Reputation:
In Ruby 1.9 the File and IO libraries were changed -- they now seem to always interpret the data as encoded strings (e.g. UTF-8), and the returned values seem to be always strings.
I need to read a file in Ruby 1.9 byte by byte, without any modification or interpretation of the data. I want to read byte sequences, not encoded strings.
Any tips on how to best do this?
Upvotes: 3
Views: 1743
Reputation: 80065
IO has the binmode method (calling it is setting it), which disables newline and encoding conversion. The File class inherits this method.
Upvotes: 1
Reputation: 33732
I had a similar problem in a gem I wrote. Here's the relevant code: (you don't need the require statements)

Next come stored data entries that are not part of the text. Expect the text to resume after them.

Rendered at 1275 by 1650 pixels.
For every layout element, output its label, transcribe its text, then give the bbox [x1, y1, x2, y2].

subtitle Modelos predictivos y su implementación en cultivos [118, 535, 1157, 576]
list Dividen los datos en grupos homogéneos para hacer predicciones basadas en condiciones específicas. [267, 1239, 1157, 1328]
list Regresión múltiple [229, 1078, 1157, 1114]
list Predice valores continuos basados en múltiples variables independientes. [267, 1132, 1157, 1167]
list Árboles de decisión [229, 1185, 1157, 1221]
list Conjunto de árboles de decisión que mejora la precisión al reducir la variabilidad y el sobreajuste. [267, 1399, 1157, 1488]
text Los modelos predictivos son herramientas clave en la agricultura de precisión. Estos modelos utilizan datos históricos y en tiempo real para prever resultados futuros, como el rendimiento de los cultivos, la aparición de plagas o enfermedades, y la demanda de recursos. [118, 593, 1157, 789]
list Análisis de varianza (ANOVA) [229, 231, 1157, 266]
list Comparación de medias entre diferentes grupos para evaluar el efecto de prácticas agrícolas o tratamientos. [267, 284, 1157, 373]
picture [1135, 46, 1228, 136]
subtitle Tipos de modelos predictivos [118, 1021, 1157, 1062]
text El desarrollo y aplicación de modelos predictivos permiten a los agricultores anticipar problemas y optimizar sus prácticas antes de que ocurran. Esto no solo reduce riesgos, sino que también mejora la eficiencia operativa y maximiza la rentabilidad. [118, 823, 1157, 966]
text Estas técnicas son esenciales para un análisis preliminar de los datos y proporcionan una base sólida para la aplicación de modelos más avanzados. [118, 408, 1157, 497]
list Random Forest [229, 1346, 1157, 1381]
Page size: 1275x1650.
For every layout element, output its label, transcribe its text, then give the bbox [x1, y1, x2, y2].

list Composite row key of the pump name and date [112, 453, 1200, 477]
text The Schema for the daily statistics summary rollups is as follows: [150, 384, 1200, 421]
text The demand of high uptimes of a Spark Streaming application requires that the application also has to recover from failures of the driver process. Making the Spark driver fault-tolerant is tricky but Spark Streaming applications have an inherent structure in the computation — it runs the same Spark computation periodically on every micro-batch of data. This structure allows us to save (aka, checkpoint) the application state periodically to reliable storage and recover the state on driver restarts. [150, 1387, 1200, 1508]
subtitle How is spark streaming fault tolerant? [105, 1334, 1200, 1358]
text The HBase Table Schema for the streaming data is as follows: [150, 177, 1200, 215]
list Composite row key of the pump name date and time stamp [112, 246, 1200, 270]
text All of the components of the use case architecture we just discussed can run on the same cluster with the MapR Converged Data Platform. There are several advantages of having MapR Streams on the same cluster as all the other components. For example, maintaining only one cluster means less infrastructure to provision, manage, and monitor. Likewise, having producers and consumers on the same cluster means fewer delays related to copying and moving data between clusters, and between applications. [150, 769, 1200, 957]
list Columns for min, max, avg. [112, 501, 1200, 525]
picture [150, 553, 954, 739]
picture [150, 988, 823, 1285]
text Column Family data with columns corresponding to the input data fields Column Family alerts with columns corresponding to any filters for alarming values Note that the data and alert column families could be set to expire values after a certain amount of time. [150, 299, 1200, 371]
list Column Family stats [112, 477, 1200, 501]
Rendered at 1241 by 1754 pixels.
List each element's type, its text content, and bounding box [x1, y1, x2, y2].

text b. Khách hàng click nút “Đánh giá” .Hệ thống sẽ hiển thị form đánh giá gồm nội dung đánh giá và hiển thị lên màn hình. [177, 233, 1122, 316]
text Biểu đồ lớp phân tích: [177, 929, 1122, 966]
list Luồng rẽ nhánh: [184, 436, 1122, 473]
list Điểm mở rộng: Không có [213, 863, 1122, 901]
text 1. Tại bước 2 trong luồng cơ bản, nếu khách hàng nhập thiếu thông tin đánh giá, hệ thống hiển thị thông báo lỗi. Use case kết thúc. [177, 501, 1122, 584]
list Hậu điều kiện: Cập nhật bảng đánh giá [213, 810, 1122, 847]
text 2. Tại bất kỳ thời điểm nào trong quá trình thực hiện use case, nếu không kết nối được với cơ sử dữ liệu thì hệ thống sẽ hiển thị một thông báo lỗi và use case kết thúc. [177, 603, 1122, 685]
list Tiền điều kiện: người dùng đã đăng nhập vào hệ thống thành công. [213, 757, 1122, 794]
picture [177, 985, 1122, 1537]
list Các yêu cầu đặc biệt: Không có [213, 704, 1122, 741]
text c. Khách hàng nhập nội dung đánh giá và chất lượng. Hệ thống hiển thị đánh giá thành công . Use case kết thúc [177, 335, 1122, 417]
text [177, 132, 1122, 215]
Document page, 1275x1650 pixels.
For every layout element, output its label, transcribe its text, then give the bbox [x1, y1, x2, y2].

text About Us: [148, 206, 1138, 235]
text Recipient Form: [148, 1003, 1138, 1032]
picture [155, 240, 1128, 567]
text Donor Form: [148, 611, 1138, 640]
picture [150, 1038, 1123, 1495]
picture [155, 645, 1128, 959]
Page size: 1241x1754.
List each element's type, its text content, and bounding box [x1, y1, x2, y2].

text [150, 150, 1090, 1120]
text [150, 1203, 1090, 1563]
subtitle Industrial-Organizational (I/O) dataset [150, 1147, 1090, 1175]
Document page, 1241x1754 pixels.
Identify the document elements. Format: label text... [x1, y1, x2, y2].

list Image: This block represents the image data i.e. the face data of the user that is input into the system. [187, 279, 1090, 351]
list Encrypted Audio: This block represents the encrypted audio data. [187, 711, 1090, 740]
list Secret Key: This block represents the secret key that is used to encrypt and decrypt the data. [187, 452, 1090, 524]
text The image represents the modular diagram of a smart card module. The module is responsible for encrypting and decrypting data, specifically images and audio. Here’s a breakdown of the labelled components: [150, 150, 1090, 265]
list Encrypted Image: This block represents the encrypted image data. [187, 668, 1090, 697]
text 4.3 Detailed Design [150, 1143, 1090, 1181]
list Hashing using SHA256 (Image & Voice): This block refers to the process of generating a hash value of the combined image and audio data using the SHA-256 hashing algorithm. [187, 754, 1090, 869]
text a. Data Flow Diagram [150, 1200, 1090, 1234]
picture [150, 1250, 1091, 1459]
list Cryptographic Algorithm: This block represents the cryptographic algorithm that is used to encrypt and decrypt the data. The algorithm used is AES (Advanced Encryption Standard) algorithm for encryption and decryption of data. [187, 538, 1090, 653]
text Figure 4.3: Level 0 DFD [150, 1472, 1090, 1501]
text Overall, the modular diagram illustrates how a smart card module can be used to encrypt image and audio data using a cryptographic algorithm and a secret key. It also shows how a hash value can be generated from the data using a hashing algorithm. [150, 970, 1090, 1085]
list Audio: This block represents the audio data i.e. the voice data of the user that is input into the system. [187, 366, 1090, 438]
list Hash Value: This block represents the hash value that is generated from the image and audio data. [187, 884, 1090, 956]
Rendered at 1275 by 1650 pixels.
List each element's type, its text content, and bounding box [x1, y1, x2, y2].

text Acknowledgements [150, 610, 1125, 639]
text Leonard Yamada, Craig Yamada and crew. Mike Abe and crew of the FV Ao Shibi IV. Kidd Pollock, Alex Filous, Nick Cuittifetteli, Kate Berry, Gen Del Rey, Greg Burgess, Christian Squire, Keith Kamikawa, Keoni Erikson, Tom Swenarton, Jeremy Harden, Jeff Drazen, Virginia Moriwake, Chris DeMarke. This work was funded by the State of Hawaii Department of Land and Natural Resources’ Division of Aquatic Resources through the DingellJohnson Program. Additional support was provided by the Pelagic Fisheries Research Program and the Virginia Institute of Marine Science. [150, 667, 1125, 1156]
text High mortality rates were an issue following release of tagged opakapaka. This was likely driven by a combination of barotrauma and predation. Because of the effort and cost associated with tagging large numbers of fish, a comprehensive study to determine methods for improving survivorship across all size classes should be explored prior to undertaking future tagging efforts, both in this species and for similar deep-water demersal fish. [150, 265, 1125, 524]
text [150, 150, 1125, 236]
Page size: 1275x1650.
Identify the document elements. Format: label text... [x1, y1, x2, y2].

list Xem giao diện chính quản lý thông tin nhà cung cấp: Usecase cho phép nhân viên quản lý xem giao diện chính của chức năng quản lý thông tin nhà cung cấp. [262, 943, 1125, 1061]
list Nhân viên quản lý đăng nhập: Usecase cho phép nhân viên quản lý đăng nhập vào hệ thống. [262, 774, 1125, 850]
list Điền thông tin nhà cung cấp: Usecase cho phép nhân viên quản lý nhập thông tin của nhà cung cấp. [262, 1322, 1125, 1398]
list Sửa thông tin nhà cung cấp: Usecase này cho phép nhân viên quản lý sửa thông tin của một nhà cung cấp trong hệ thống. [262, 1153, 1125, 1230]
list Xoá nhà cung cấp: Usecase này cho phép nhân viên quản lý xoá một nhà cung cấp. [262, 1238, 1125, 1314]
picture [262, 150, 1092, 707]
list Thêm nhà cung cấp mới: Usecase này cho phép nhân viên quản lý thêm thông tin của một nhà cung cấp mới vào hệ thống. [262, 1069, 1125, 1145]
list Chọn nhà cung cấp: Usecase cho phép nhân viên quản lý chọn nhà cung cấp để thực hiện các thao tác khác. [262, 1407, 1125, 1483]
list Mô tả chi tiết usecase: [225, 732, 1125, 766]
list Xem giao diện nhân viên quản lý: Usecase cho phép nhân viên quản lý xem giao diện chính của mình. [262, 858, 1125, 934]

# ==============================================================================
# Loading Libraries and Stuff needed for Ruby 1.9 vs 1.8 Compatibility
# ==============================================================================
# the idea here is to define a couple of go-between methods for different classes
# which are differently defined depending on which Ruby version it is -- thereby
# abstracting from the particular Ruby version's API of those classes
if RUBY_VERSION >= "1.9.0"
require "digest/md5"
require "digest/sha1"
include Digest
require 'fileutils' # replaces ftools
include FileUtils::Verbose
class File
def read_bytes(n) # returns a string containing bytes
self.bytes.take(n)
end
def write_bytes(bytes)
self.syswrite(bytes)
end
def get_byte
self.getbyte # returns a number 0..255
end
end
ZEROBYTE = "\x00".force_encoding(Encoding::BINARY) unless defined? ZEROBYTE
else # older Ruby versions:
require 'rubygems'
require "md5"
require "sha1"
require 'ftools'
def move(a,b)
File.move(a,b)
end
class String
def getbyte(x) # when accessing a string and selecting x-th byte to do calculations , as defined in Ruby 1.9
self[x] # returns an integer
end
end
class File
def read_bytes(n)
self.read(n) # should use sysread here as well?
end
def write_bytes(bytes)
self.write(bytes) # should use syswrite here as well?
end
def get_byte # in older Ruby versions <1.9 getc returned a byte, e.g. a number 0..255
self.getc # returns a number 0..255
end
end
ZEROBYTE = "\0" unless defined? ZEROBYTE
end
Upvotes: 3